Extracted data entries

* * * * * * * * *

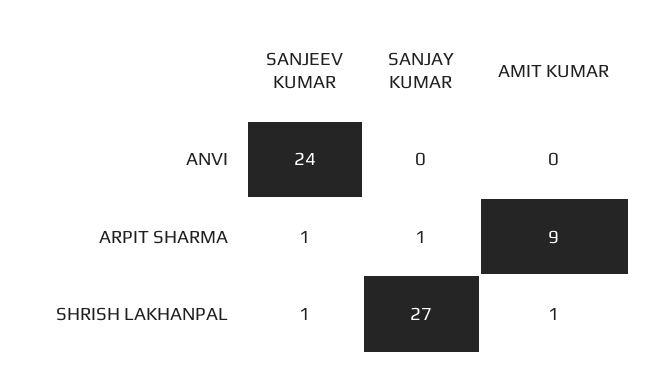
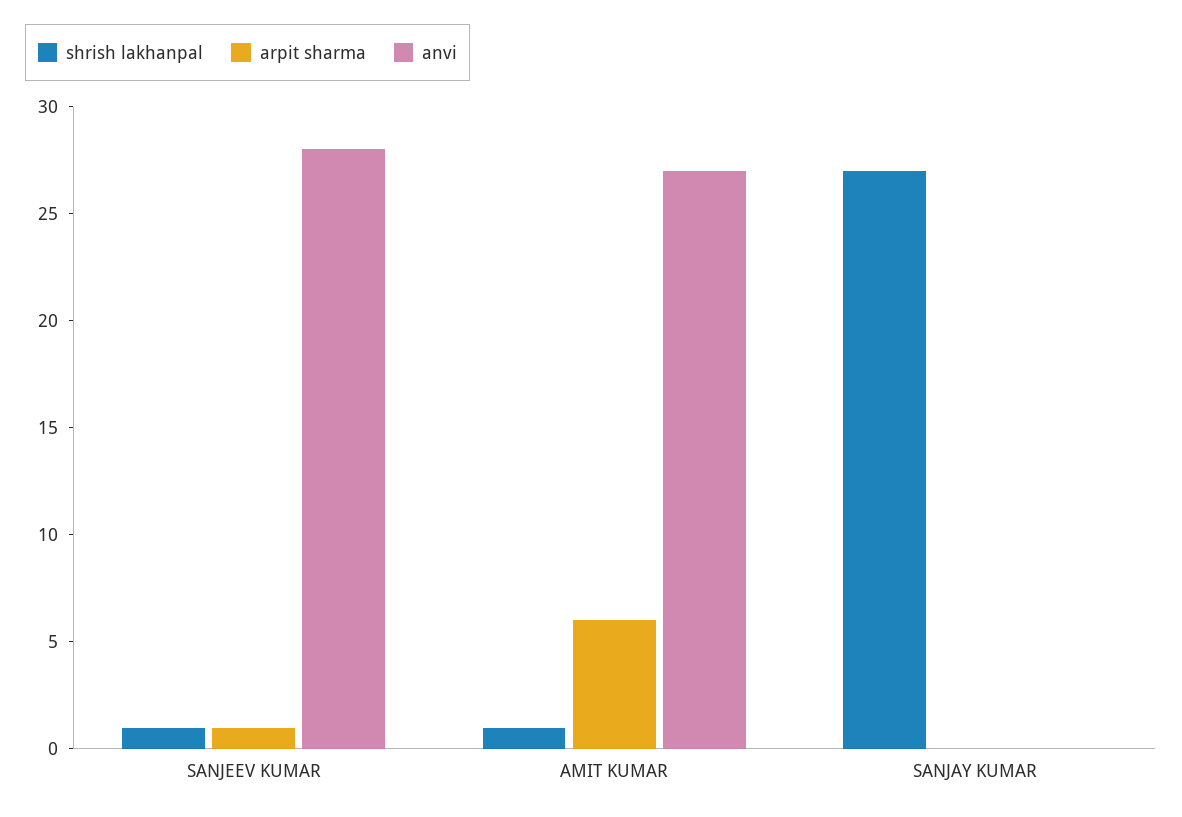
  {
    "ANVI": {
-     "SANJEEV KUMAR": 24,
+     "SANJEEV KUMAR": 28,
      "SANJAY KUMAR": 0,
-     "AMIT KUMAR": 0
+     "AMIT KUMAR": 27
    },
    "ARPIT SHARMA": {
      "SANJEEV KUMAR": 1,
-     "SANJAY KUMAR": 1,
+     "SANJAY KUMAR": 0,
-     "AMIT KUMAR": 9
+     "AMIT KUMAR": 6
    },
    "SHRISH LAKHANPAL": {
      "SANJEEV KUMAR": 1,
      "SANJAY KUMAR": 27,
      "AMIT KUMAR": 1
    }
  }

* * * * * * * * *

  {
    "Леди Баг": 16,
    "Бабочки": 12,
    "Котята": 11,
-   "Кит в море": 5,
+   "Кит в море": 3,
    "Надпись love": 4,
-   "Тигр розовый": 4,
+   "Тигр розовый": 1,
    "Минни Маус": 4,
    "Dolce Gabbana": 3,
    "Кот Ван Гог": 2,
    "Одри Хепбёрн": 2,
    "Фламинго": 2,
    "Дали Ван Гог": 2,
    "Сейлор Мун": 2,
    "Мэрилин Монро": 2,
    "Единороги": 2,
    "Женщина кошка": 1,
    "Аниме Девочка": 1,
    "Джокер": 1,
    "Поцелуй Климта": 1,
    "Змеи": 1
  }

* * * * * * * * *

EXERCISE REQUIREMENTS> Reproduce each line from the records that contains the word "SANJAY".

COMPLETED TASK>
      "SANJAY KUMAR": 0,
-     "SANJAY KUMAR": 1,
+     "SANJAY KUMAR": 0,
      "SANJAY KUMAR": 27,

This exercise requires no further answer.